## PROBLEM
Filter the records below and keep only the lines that contain the string "lobe".

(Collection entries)
______________________________
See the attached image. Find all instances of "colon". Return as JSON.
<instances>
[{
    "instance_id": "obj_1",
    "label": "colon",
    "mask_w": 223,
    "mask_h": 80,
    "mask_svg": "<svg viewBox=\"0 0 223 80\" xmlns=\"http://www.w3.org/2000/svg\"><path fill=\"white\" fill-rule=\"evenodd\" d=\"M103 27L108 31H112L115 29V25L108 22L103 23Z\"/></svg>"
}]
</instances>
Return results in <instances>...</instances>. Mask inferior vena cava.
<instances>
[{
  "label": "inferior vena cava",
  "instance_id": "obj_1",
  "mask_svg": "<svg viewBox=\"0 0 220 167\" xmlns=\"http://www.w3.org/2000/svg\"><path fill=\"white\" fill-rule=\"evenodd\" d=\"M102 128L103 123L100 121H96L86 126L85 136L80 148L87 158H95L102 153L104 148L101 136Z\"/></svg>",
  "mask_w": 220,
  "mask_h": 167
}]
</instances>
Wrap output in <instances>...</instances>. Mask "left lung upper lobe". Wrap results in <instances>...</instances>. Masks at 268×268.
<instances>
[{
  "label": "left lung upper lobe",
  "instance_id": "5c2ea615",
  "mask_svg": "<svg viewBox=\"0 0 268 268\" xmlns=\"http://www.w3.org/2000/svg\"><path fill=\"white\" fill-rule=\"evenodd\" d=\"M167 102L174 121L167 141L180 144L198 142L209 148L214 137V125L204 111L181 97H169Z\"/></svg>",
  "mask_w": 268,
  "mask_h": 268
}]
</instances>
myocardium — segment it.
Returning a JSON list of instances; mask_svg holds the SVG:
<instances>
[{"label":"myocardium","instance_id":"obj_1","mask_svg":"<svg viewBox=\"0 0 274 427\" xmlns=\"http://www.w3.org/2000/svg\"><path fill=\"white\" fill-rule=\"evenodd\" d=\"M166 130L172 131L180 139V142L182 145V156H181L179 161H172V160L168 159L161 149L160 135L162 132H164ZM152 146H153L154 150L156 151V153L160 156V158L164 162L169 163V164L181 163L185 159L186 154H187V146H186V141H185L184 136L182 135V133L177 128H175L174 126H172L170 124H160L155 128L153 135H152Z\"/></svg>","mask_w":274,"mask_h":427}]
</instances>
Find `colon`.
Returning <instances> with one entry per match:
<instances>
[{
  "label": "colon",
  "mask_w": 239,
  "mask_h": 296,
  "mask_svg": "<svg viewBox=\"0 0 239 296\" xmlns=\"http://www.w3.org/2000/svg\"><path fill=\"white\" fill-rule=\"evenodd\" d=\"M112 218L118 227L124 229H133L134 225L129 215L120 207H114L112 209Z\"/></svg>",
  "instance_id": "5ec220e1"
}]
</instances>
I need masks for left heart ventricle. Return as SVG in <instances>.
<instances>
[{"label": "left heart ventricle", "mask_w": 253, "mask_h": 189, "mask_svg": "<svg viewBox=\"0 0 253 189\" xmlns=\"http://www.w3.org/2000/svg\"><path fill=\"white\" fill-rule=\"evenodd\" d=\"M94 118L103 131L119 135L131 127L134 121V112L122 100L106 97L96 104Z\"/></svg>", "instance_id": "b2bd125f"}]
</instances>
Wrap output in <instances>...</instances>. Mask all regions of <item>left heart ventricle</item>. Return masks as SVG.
______________________________
## SOLUTION TO THE PROBLEM
Wrap output in <instances>...</instances>. Mask "left lung upper lobe". Wrap results in <instances>...</instances>. Masks at 268×268.
  "label": "left lung upper lobe",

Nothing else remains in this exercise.